Er würde gemeinsame Baumpflanzaktionen auf jeden Fall begrüßen, denn sie helfen der Umwelt, der Gestaltung, dem Schutz des eigenen Lebensraumes und dienten „unser aller Wohlbefinden und Heimatzugehörigkeit“, sagte Dirk Kuke. Sicherlich sei eine solche Aktion des Stadtrates geeignet, sich in der Öffentlichkeit als Team zu präsentieren, mehr aber auch nicht. „Der tägliche, respektvolle Umgang miteinander und auf Augenhöhe, der freie Gedankenaustausch, die gemeinsame Ideenbildung, die konstruktive Kritik, fruchtbringende, auch mal heftige Diskussionen sowie auch der faire Umgang mit und in den sozialen Netzwerken sind meinerseits die Maßstäbe, an denen man die Teamfähigkeit unseres Stadtrates messen und bewerten soll und muss“, stellte Kuke klar.

CDU mit eigenen Ideen

„Diese Pflanzaktion mag den Eindruck von Geschlossenheit vermitteln. Die Frage ist, wer wünscht sich den Stadtrat als Team? Für mich allenfalls ein Team, das sachlich im Interesse der Bürger miteinander streitet und dabei nun endlich mal über den Suppentellerhorizont blickt und insoweit Mut zeigt“, betonte Thorsten Bombach. Sein Ziel: Kontakt zu den Bürgern wieder herstellen und mit den Bürgern mehr Zukunft vor Ort gestalten. Dabei müsse der Stadtrat aber wissen, „dass die Bürger heute mehr wollen, als nur Bäume zu pflanzen. Diesem Anspruch der Bürger müssen wir als Stadtrat gerecht werden“, so Bombach. Unterdessen hatte die AfD-Fraktion einen Antrag vorbereitet, aber noch nicht den Räten zur Verfügung gestellt, da noch einige Fragen geklärt werden müssten, bestätigte Sebastian Koch von der AfD-Fraktion. Unter anderem ging es um die Finanzierung. So ein Baum würde um die 200 Euro kosten. Eventuell könne die Pflanzung auch auf jede Fraktion eingegrenzt werden.

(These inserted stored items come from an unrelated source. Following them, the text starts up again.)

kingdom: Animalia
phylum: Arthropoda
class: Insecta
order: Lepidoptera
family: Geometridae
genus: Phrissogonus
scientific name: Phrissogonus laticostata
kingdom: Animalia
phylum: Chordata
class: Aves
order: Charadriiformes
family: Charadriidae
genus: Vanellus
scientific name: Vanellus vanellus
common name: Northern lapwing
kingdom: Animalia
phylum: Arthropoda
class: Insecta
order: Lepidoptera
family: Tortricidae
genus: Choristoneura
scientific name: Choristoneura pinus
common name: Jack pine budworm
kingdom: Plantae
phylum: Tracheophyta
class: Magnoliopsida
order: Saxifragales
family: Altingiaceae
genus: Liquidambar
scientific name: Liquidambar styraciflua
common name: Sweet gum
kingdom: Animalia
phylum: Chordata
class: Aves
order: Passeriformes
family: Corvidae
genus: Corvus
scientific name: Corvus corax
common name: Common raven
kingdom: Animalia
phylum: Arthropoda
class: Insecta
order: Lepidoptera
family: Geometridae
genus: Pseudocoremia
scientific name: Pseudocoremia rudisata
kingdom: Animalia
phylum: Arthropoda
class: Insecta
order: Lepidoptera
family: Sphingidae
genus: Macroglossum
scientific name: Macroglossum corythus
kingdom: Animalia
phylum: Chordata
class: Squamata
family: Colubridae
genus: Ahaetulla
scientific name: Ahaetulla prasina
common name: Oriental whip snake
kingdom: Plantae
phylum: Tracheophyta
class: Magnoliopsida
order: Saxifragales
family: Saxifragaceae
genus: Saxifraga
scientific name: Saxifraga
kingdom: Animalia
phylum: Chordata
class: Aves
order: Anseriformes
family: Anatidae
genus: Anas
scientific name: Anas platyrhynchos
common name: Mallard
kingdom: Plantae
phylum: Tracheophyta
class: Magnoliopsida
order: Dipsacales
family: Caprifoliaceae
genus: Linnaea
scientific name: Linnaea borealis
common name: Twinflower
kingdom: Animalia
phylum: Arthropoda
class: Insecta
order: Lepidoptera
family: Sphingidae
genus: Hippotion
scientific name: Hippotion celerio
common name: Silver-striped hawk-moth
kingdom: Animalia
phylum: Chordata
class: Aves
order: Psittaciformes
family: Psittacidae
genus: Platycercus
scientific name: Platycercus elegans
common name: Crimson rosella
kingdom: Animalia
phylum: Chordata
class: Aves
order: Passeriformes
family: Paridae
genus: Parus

„Es geht um Umwelt, Heimat, Zukunft und Klimaschutz. Das liegt auch uns am Herzen“, betonte Koch. Das Ganze sei also auf keinen Fall vom Tisch und soll auch nicht am Geld scheitern. Eventuell übernehme auch die AfD-Fraktion die Kosten. Er finde es jedenfalls schade, dass für solche Vorhaben Anträge gestellt werden müssen. „Warum nicht im Stadtrat diskutieren und sich dann einigen – ohne Antrag“, fragte Koch. Nicht nur schade, sondern gar ärgerlich fand Walter Jakel eine Bemerkung auf seine Anfrage im Stadtrat. Man habe schließlich Zeit bis zum Ende der Legislaturperiode, hatte Gardelegens Bürgermeisterin Mandy Zepig erklärt. „Dann gibt es hier keine Bäume mehr“, schimpfte Jakel in der Sitzung. Damit würde der Stadtrat eine solche symbolische Geste des Baumpflanzens ganze fünf Jahre vor sich herschieben.